Known as the 'Fatal 5', they are careless driving, drink and drug driving, not wearing a seatbelt, excessive speed and distracted driving, including mobile phone use.
In the past five months, there have been 20 fatal collisions in North Yorkshire.
The campaign aims to make a significant reduction to that number over the next five months.
Each month, there will be a targeted road safety operation and educational campaigns to tackle each of the five causes.
North Yorkshire Police has also introduced three all-new Road Safety Officer posts as part of the push to reduce casualties, who will co-ordinate educational work across the force and in communities throughout the county, including schools and colleges.
An all-new role of Traffic Special Constable has also been introduced, with five joining the team initially.
And an initiative to educate and prosecute drivers using footage supplied by the public has been relaunched as Operation Snap.
Every piece of footage sent to Op Snap is reviewed by a specially-trained police officer.
If an offence is identified, the driver can be prosecuted or told to take a driver improvement course.
To submit information or dashcam footage to Operation Snap, visit www.northyorkshire.police.uk, click ‘report it’ and select ‘road traffic incident’, then follow the steps.

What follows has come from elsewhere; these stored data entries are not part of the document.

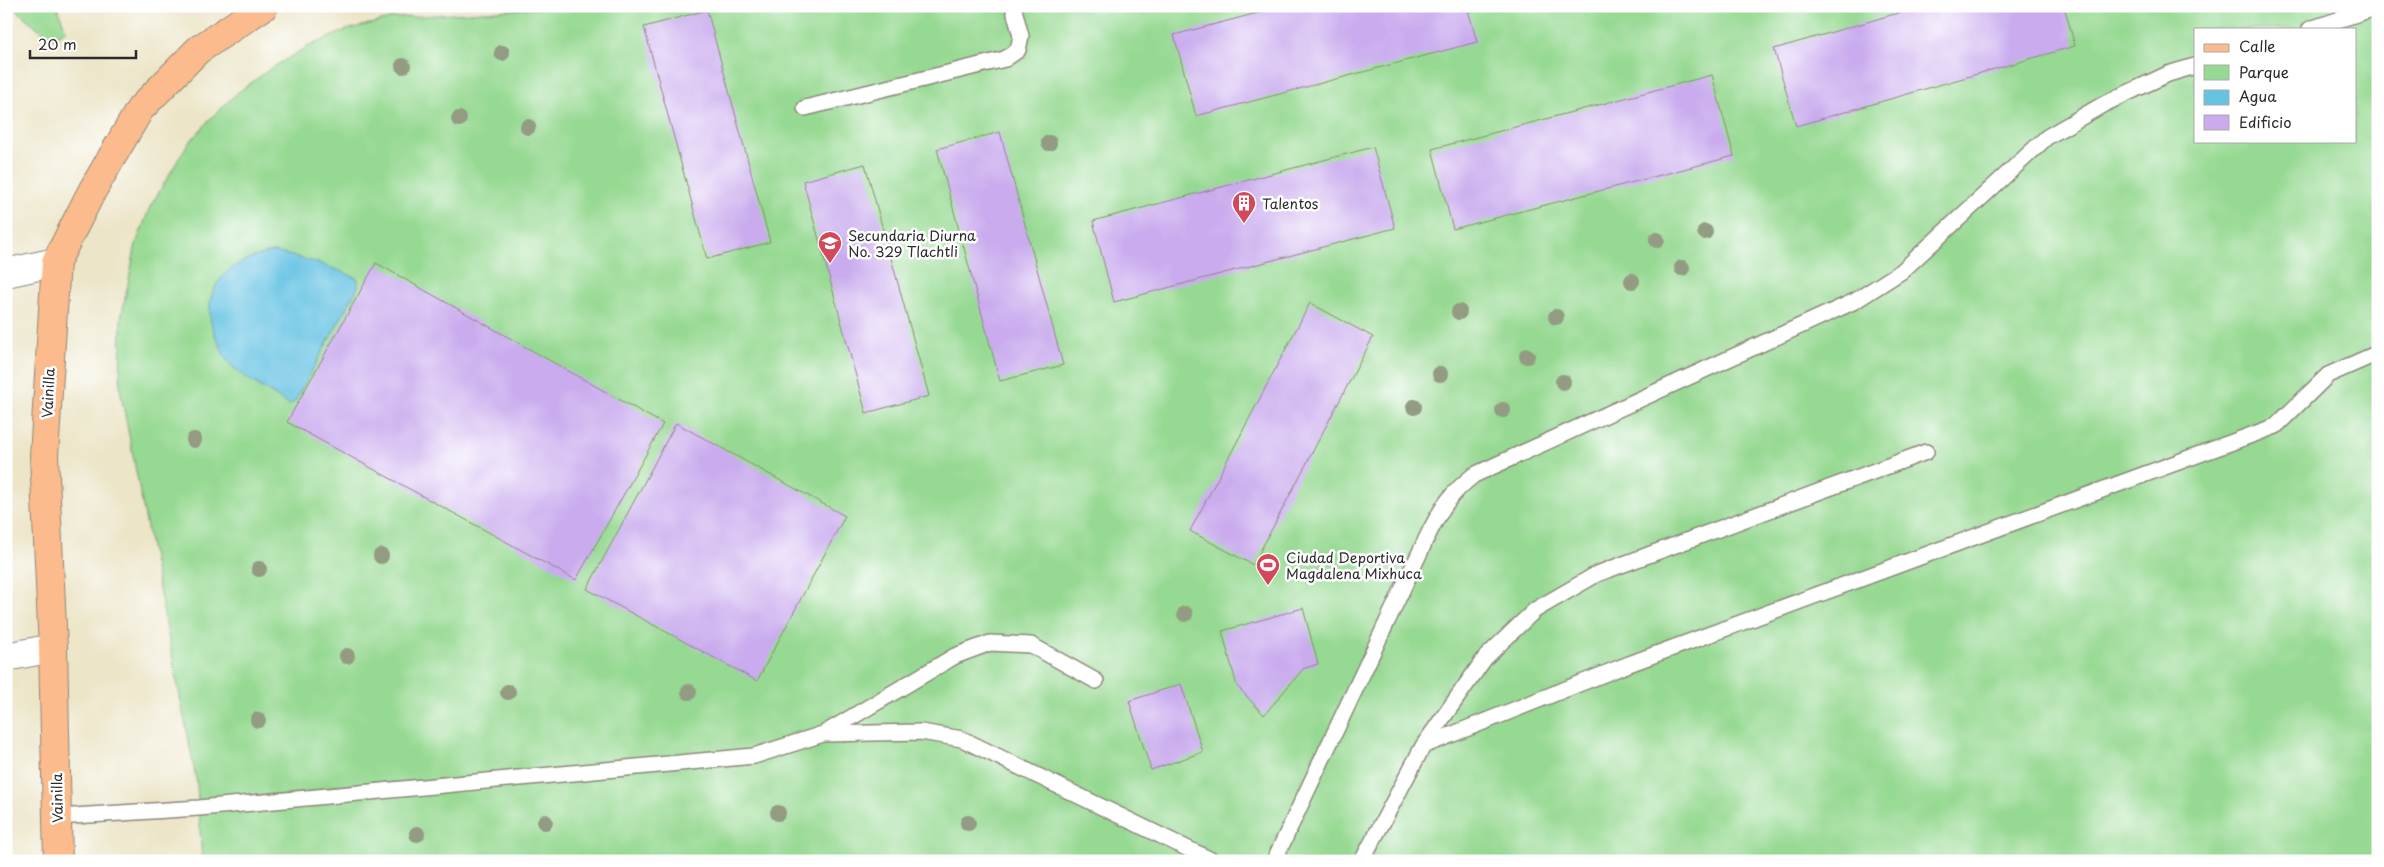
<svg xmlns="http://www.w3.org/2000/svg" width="2384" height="867" font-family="'Playpen Sans',sans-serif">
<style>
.green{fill:#96d992;stroke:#60825e;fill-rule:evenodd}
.water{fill:#65c2e3;stroke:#487687}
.building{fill:#c9abee}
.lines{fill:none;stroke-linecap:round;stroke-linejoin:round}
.lane-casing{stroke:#8c887a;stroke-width:18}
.street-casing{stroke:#8c887a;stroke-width:30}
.primary-casing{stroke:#8c887a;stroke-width:30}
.lane{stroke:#fff;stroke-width:15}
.street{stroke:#fff;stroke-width:28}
.primary{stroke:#fbbb8d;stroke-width:28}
.tree{fill:#939b83}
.labels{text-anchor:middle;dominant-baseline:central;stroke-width:5;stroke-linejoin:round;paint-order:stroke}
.poi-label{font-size:14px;fill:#2b2b2b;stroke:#fff;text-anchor:start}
.street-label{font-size:14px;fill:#2b2b2b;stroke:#fff}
</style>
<rect width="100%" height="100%" fill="#fff"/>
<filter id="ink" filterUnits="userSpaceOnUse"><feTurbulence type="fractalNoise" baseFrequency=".02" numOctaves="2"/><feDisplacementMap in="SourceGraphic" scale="10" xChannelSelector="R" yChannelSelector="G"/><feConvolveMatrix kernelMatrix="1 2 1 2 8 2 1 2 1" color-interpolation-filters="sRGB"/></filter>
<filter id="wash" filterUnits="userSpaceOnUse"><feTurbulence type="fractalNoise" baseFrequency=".0096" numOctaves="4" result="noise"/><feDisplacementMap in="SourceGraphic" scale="20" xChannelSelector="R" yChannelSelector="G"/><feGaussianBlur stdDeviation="1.12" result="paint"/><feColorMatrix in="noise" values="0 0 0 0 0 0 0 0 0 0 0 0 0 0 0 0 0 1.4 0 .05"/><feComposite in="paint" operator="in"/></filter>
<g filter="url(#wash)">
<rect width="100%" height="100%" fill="#ece5c8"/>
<path class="green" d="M11,6H57L66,31L51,39Z
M571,6H997L998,10L1015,6H2378V861H202L197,784L120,389L121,318L136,244L150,207L187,145L212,117L237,93L270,69L307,47L346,30L393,18ZM2195,29H2355V141H2195Z"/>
<path class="water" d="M274,252C304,258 331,266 358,279V287L295,401L289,405C271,392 248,381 232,366C226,361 222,350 219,343C193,294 225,260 274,252Z"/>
<g id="blocks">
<path class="building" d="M1284,6H1467L1477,42L1196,116L1174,35Z
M1922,6H2064L2075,46L1796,126L1774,49Z
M707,10L770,242L707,259L644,27Z
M1712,75L1734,156L1453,229L1432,149Z
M1000,132L1063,365L1000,381L937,149Z
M1373,147L1395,228L1114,302L1093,221Z
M865,164L929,396L866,413L803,181Z
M376,263L663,424L576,580L287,422Z
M1310,303L1373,337L1253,565L1190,531Z
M676,423L845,516L757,681L587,589Z
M1303,608L1318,664L1303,669L1264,715L1237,686L1222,631Z
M1181,684L1203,752L1151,770L1129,701Z"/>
</g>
</g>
<g filter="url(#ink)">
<use href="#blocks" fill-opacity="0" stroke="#8c887a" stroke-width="1"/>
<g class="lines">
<g class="lane-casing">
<path id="lane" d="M2310,29L2378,7
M805,108L1005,59L1018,50L1021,36L1013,6
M825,733L955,656L990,643L1031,645L1096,681
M1423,746L1629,664L2276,426L2328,375L2378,353
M58,817L199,808L754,756L823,734L921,732L962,739L1213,861
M1274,861L1429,533C1442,507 1451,493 1474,475L1855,301L1902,271L2047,137L2104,104L2168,74L2195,66
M1362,861L1423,746L1485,658L1535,610L1597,574L1926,452"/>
</g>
<g class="street-casing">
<path id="street" d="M6,273L56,262
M6,657L53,648"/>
</g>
<g class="primary-casing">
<path id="primary" d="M58,861L53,648L44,456L56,262L92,191L140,109L198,50L264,6"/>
</g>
<use href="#lane" class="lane"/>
<use href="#street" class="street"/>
<use href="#primary" class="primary"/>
</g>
<g class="tree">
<circle cx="502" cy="53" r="8"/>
<circle cx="403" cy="66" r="8"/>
<circle cx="459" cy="119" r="8"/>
<circle cx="528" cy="127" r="8"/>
<circle cx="1049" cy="143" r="8"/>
<circle cx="1705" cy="232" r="8"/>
<circle cx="1657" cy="240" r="8"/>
<circle cx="1682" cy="268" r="8"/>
<circle cx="1632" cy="281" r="8"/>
<circle cx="1459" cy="312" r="8"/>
<circle cx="1556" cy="317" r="8"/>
<circle cx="1527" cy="356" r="8"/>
<circle cx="1440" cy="374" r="8"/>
<circle cx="1563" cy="382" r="8"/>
<circle cx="1414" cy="407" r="8"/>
<circle cx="1503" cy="410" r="8"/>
<circle cx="194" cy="440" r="8"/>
<circle cx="381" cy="556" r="8"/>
<circle cx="259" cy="569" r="8"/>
<circle cx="1185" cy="614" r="8"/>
<circle cx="347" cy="656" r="8"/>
<circle cx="508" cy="692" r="8"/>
<circle cx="689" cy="692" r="8"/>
<circle cx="258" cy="720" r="8"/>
<circle cx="778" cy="813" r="8"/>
<circle cx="545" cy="822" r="8"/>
<circle cx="968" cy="823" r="8"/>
<circle cx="417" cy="834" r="8"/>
</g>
</g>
<defs>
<g id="building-pin" transform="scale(1.25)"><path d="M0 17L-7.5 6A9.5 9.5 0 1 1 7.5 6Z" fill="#d1495b" stroke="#fff"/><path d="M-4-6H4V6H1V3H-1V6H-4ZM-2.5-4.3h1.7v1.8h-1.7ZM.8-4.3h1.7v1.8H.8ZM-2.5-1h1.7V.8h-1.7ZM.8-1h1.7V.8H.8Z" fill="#fff"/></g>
<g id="school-pin" transform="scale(1.25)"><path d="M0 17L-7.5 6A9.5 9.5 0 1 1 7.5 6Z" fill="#d1495b" stroke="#fff"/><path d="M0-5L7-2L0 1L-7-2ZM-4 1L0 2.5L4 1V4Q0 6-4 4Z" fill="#fff"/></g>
<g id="stadium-pin" transform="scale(1.25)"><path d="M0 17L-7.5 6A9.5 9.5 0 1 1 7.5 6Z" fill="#d1495b" stroke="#fff"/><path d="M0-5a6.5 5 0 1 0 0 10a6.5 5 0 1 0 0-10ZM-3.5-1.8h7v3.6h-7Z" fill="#fff"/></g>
</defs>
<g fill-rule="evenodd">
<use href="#building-pin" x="1244" y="203"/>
<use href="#school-pin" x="830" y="243"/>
<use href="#stadium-pin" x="1268" y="565"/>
</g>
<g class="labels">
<g class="poi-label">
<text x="1262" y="203">Talentos</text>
<text x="848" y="235">Secundaria Diurna<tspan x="848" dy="16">No. 329 Tlachtli</tspan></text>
<text x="1286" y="557">Ciudad Deportiva<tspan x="1286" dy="16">Magdalena Mixhuca</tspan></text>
</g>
<g class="street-label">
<text transform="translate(48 393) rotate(-87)">Vainilla</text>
<text transform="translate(57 798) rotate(-91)">Vainilla</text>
</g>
</g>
<rect width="2384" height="867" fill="none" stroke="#fff" stroke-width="25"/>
<rect x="2194" y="28" width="162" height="115" fill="#ffffff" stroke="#aaaaaa"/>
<rect x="2204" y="44" width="25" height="8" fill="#fbbb8d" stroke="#aaaaaa"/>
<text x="2239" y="52" font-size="15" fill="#2b2b2b">Calle</text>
<rect x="2204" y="65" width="25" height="15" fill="#96d992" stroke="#aaaaaa"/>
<text x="2239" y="78" font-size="15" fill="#2b2b2b">Parque</text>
<rect x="2204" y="90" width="25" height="15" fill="#65c2e3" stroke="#aaaaaa"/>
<text x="2239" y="102" font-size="15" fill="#2b2b2b">Agua</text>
<rect x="2204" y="115" width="25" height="15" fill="#c9abee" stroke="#aaaaaa"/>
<text x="2239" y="128" font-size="15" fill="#2b2b2b">Edificio</text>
<path d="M30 50v8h106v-8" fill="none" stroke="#2b2b2b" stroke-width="2.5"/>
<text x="38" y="50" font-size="15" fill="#2b2b2b" stroke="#ffffff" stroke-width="4" paint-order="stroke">20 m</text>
</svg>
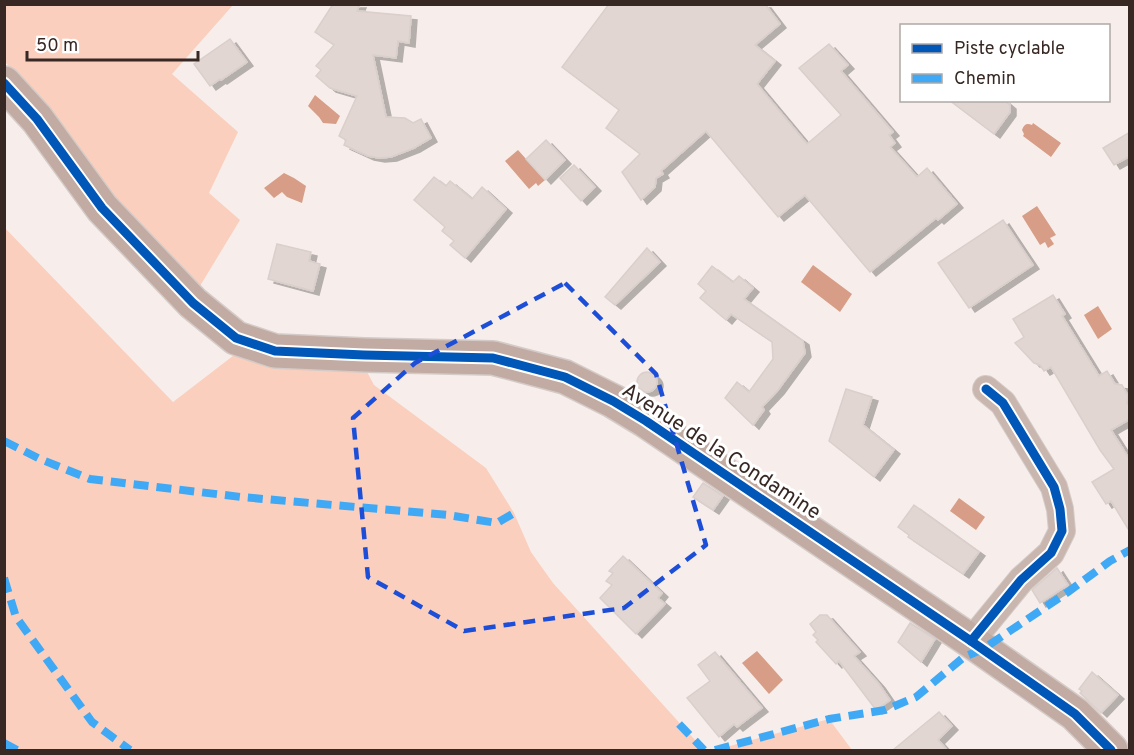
<svg xmlns="http://www.w3.org/2000/svg" width="1134" height="755" font-family="Overpass,sans-serif">
<defs>
<filter id="shadow"><feDropShadow dx="6" dy="4" stdDeviation="0" flood-color="#0004"/></filter>
</defs>
<rect width="100%" height="100%" fill="#f7eeeb"/>
<g fill="#fbcfbe">
<path d="M5,5H233L172,74L238,132L209,193L240,220L200,286L113,195L47,106L5,62Z"/>
<path d="M4,227L173,402L238,352L366,370L374,385L486,468L514,513L531,552L553,583L704,750H5Z"/>
<path d="M829,719L852,750H715Z"/>
</g>
<g fill="#d79d86">
<path d="M315,95L340,116L336,124L323,123L319,117L308,106Z"/>
<path d="M1033,123L1061,143L1051,157L1023,136L1024,134L1022,130C1024,124 1027,123 1032,125Z"/>
<path d="M518,150L545,180L538,186L536,183L529,189L505,161Z"/>
<path d="M284,173L294,178L306,186L302,203L287,197L282,192L274,198L264,188Z"/>
<path d="M1037,206L1056,235L1050,238L1054,244L1048,248L1045,242L1040,245L1022,216Z"/>
<path d="M813,265L852,294L840,312L801,282Z"/>
<path d="M1098,306L1112,329L1098,339L1084,315Z"/>
<path d="M959,498L985,517L976,530L950,511Z"/>
<path d="M757,651L783,680L769,694L742,663Z"/>
</g>
<g fill="#e1d6d2" stroke="#dacfcb" stroke-width="1.5" filter="url(#shadow)">
<path d="M333,4H360L357,11L411,16L409,43L398,41L396,58L373,55L386,117L405,118L413,123L421,119L431,138L414,148L391,157L379,158L368,156L344,145L346,140L339,136L357,96L330,88L316,76L321,70L316,66L334,45L315,32Z"/>
<path d="M609,4H765L780,24L755,45L775,61L757,84L807,144L841,115L799,68L829,44L848,65L841,71L893,132L889,135L895,143L890,147L917,177L927,168L957,204L938,220L936,218L870,272L805,195L778,217L706,131L661,171L663,174L656,178L655,187L641,200L622,172L640,154L606,128L619,110L562,67Z"/>
<path d="M230,39L247,62L221,80L220,79L210,86L194,64Z"/>
<path d="M949,100H1004L1010,105V112L994,134Z"/>
<path d="M1130,132V156L1114,165L1103,148Z"/>
<path d="M546,140L565,160L545,180L526,159Z"/>
<path d="M574,165L595,187L581,201L560,178Z"/>
<path d="M434,177L446,186L450,181L472,199L482,187L506,209L465,258L450,245L454,241L442,231L445,227L414,200Z"/>
<path d="M1003,220L1033,265L969,308L938,263Z"/>
<path d="M277,244L311,252L309,261L320,264L313,291L268,279Z"/>
<path d="M647,248L660,262L615,305L605,297Z"/>
<path d="M712,266L733,282L739,276L753,288L744,299L803,341L805,353L778,390L762,407L764,410L753,425L725,398L737,382L749,392L773,359L772,342L731,314L726,320L700,298L706,291L698,284Z"/>
<path d="M1053,295L1065,314L1062,316L1099,376L1107,371L1115,384L1122,385L1128,396L1127,403L1130,407V419L1111,430L1130,460V532L1111,501L1106,504L1092,482L1114,469L1100,450L1051,367L1044,371L1040,365L1034,363L1015,343L1024,337L1013,319Z"/>
<circle cx="647" cy="382" r="10"/>
<path d="M846,389L872,397L863,425L894,450L874,477L829,441Z"/>
<path d="M703,483L723,496L713,510L693,497Z"/>
<path d="M914,505L979,552L963,574L908,537L909,535L898,527Z"/>
<path d="M623,556L662,593L658,598L665,604L636,634L600,598L612,585L606,581L613,573L609,571Z"/>
<path d="M1057,568L1068,585L1040,603L1032,590Z"/>
<path d="M820,615H827L860,652L854,656L879,684L890,700L876,710L839,661L836,664L816,642L818,640L813,635L816,632L810,624Z"/>
<path d="M910,623L935,639L921,662L898,642Z"/>
<path d="M715,652L762,708L737,727L734,724L719,737L687,698L710,681L698,665Z"/>
<path d="M1092,672L1118,695L1101,713L1080,693L1082,691L1079,689Z"/>
<path d="M939,712L952,726L938,740L947,750H893Z"/>
</g>
<g fill="none" stroke-linecap="round" stroke-linejoin="round">
<defs>
<path id="minor" d="M971,641L1021,580L1051,553L1062,531L1060,509L1054,487L1003,403L986,389"/>
<path id="major" d="M4,83L37,119L102,208L193,303L236,338L275,351L364,355L493,358L565,377L613,401L646,421L971,641L1075,714L1111,750"/>
</defs>
<use href="#minor" stroke="#d4cbc8" stroke-width="28"/>
<use href="#major" stroke="#d4cbc8" stroke-width="36"/>
<use href="#minor" stroke="#c8b6af" stroke-width="26"/>
<use href="#major" stroke="#c1aba2" stroke-width="33"/>
<g stroke="#3fa9f5" stroke-width="8" stroke-dasharray="15 8" stroke-linecap="butt">
<path d="M4,441L40,459L90,479L241,497L448,515L497,523L514,513"/>
<path d="M4,578L16,617L92,722L130,750"/>
<path d="M679,724L704,750"/>
<path d="M4,743L17,750"/>
<path d="M715,750L829,719L885,710L916,697L964,657L983,649L1068,592L1110,561L1130,550"/>
</g>
<defs>
<g id="cycleway">
<path d="M4,83L37,119L102,208L193,303L236,338L275,351L364,355L493,358L565,377L613,401L646,421L971,641L1075,714L1111,750"/>
<path d="M971,641L1021,580L1051,553L1062,531L1060,509L1054,487L1003,403L986,389"/>
</g>
</defs>
<use href="#cycleway" stroke="#fff" stroke-width="13"/>
<use href="#cycleway" stroke="#0057b8" stroke-width="9"/>
</g>
<path fill="none" stroke="#1d4ed8" stroke-width="4.5" stroke-dasharray="12 8" stroke-linejoin="round" d="M565,283L656,374L706,545L624,608L464,631L368,577L353,418L415,363Z"/>
<g text-anchor="middle" dominant-baseline="central" stroke-width="6" stroke-linejoin="round" paint-order="stroke">
<g font-size="21" fill="#372823" stroke="#fff">
<text transform="translate(721 452) rotate(33)">Avenue de la Condamine</text>
</g>
</g>
<rect width="1134" height="755" fill="none" stroke="#372823" stroke-width="12"/>
<rect x="900" y="24" width="210" height="78" fill="#ffffff" stroke="#afa9a7" stroke-width="1.5"/>
<rect x="912" y="44" width="30" height="9" fill="#0057b8" stroke="#afa9a7" stroke-width="1.5"/>
<text x="954" y="54" font-size="18" fill="#372823">Piste cyclable</text>
<rect x="912" y="74" width="30" height="9" fill="#3fa9f5" stroke="#afa9a7" stroke-width="1.5"/>
<text x="954" y="84" font-size="18" fill="#372823">Chemin</text>
<path d="M27 51v9h171v-9" fill="none" stroke="#372823" stroke-width="3"/>
<text x="36" y="51" font-size="18" fill="#372823" stroke="#ffffff" stroke-width="4.5" paint-order="stroke">50 m</text>
</svg>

The response forms part of the York & North Yorkshire Road Safety Partnership – a new group involving North Yorkshire’s emergency services, local authorities, highways and key stakeholders.
The organisations will work together on ways to reduce fatal crashes, looking at everything from responding to concerns from communities to changes to road layouts.
Superintendent Emma Aldred said:
“This is an intense push on the five main causes of fatal crashes in North Yorkshire over the next five months.
“We’ll have a strong road policing presence and will be unapologetically tough on those who endanger the lives of others just so they can shave a few seconds off a journey, answer a call while driving or have that ‘one for the road’ which puts them over the limit.
“More than 90% of the collisions we deal with are due to human error. So we’re also doing a lot of work to prevent people making those poor decisions in the first place."
Supt Aldred added:
“Careless driving destroys lives. We deal with the consequences first-hand, and they are deeply traumatic in so many ways.”
So far in 2021, there have been 30 fatal crashes in North Yorkshire. This compares to 39 for the whole of 2020.
The number of fatal and serious injury collisions in North Yorkshire have fallen considerably in the past decade.
Fatal collisions dropped from 49 to 39 between 2011 and 2020, which is a 20% drop.
Serious injury collisions, which include broken bones and life-changing injuries, fell from 468 to 252 during the same period – a 46% decrease.
Supt Aldred said:
“Traffic levels have actually increased during this period, so this reduction reassures us that it is possible to improve driver behaviour and reduce casualties with campaign work like this.”
North Yorkshire Police says it thoroughly investigates every fatal and serious collision to determine what caused it.
This data is then used by the force and the York & North Yorkshire Road Safety Partnership to make the county’s roads safer.